Unless you have been on another planet the last 20 years you should already know the US Gov. is taking away our freedoms in the name of security, knowing that we will soon have neither. So what do we do? You cannot advocate armed rebellion without being jailed or killed. You cannot vote the Democrats and Republicans out because they control the elections and the media. So somebody please tell me, what do we do?
"I didn't come across anything when I searched"
so don't publish unsubstantiated rumours!
Uhm, gunpowder residue clings to me. Am I a terrorist?

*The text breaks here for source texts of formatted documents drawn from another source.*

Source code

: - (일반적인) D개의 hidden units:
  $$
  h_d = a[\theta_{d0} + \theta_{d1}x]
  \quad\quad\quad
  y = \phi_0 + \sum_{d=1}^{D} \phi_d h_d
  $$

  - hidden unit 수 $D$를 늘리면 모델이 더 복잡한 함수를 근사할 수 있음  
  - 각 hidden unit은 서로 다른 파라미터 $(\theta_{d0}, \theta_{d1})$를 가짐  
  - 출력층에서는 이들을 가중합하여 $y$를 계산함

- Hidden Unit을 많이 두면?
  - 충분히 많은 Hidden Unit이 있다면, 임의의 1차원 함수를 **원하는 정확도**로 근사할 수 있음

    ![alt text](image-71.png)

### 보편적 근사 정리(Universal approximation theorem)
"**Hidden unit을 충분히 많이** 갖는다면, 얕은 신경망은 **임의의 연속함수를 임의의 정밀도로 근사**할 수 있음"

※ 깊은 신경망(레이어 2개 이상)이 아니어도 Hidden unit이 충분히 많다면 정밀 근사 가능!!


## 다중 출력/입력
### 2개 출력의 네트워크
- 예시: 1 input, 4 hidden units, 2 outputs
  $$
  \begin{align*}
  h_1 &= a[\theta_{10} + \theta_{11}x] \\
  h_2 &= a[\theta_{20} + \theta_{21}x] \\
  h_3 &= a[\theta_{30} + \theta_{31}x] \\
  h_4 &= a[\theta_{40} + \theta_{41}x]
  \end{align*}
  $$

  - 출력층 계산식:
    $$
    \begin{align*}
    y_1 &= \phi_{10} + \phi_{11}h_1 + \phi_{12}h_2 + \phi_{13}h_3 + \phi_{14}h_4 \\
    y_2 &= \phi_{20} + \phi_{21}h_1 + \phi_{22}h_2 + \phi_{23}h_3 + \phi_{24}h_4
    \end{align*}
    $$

If it means I can rock up to a flight 10 min before it takes off rather than 2 hours and not get stuck in a line for 2 hours to be searched and questioned then I'm all for it. I have nothing to hide anyway
I can see that the Thorazine shortage is acute here. To think that you could aim a laser at someone walking down the street and see into that person's bladder or into that person's dollar bills in his or her wallet is ludicrous. Yes, the technology is interesting, intrusive–and necessary. It can detect things on the outside of the person, but this is not the "end" of privacy. If you don't like it, don't go to the airport, or wherever it might be used. There's no law forcing you to fly.
Why is this technology not being used for life saving medical purposes, such as a replacement diagnostic method for dangerous lumbar puncture spinal taps or to detect drug rape substances such as scopolamine which are almost impossible to detect by normal methods? It seems that the most useful new technologies are patented for use by the police state long before they are used to actually benefit humanity.